Respectively, Yoon loses his sister, his father becomes a victim of racism and bullying, he works as a miner in Germany and falls in love, joins the Korean Forces in Vietnam, buys his aunt’s shop from his drunken uncle, and finally discovers one of his lost relatives.
The film entails a plethora of dramatic scenes that resonated with the Koreans’ love for melodrama, thus resulting in the film’s commercial success. Furthermore, the movie included wonderful performances by its protagonists, Hwang Jung-min as Yoon Deok-soo; Oh Dal-su as his best friend, who also represents the comic element in the film; and the always gorgeous and sublime Yunjin Kim as his wife.
“Ode to My Father” is a wonderful blockbuster, in the fashion that made “Forrest Gump” an international sensation.

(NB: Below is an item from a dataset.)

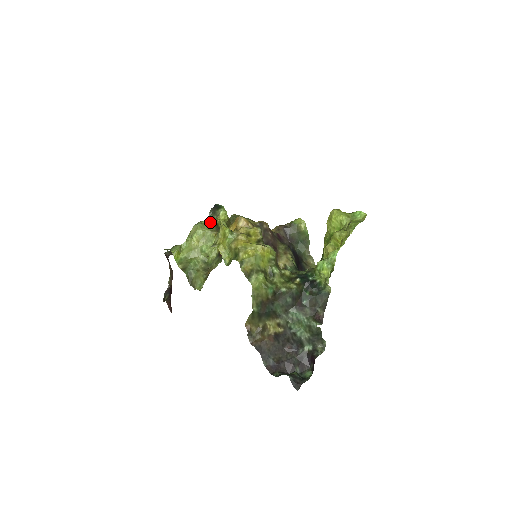
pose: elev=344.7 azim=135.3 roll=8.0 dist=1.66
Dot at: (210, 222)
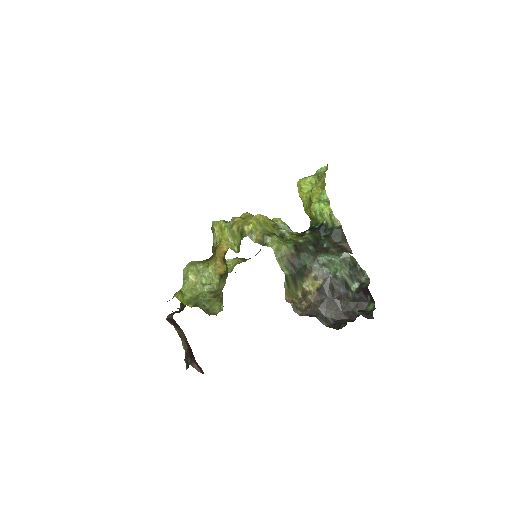
Dot at: occluded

9. Han Gong-ju (Lee Su-jin, 2013)
The films is based a truly horrid actual event, where 41 high school students repeatedly raped five girls over the course of 11 months. The script stays quite close to the actual facts, focusing, though, on the titular girl. Initially we watch Gong-ju after the arrest of the perpetrators, having transferred to another school and living with the family of an ex-professor of hers along with his mother, an owner of a convenience store. Her parents have abandoned her, with her mother in a new romantic relationship and her alcoholic father still living in the village where she was born.

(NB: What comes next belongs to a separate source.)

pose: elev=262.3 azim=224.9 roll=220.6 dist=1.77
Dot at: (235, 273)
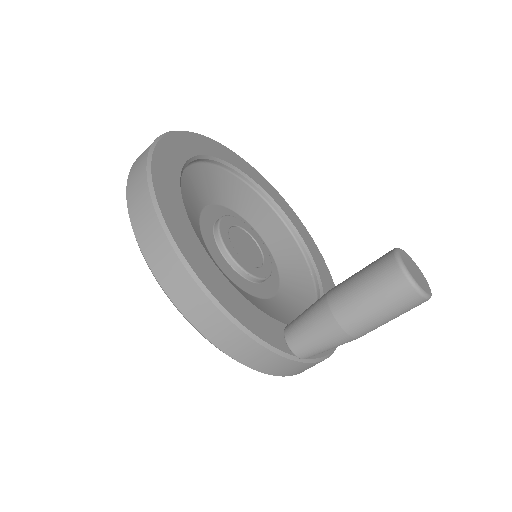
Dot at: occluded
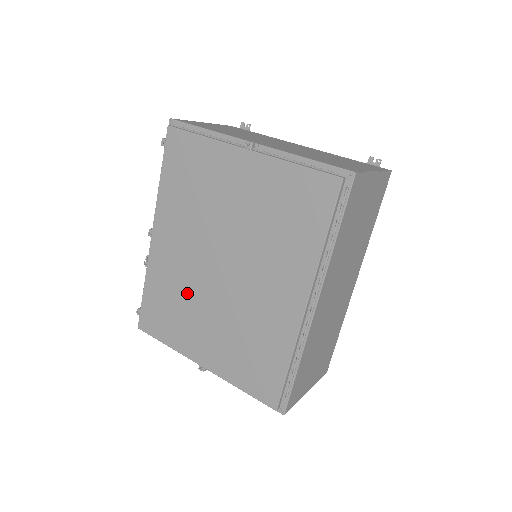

The girl tries to keep a low profile and even manages to make her host like her, despite her initial objections about her living there. In her free time, Gong-ju learns how to swim in the local pool, where she eventually meets another girl, Eun-hee, who actually imposes her friendship onto her, making her open up a little. Even this lesser happiness, though, does not last for long.
Lee Su-jin in his debut directs and pens a powerful, touching and occasionally brutally realistic film. His strongest point is the depiction of the protagonist, with the camera following her from a very close distance, drawing the spectator deeper and deeper in her world.
The film is definitely dramatic, but Lee manages to retain a sense of measure for the duration of it, avoiding the reef of the melodrama while retaining a sensitive approach toward a very difficult subject, with most of the events being implied rather than depicted. The use of flashbacks stresses this approach, despite the fact that their use in the beginning can be somewhat disorienting, although this is remedied as the story progresses.
The film is not completely void of shocking scenes, but the majority of them are presented toward the end, in a tactic that heightens the agony, both for the result and the roots of the girl’s issues. His message is quite eloquent: the cycle of violence never closes.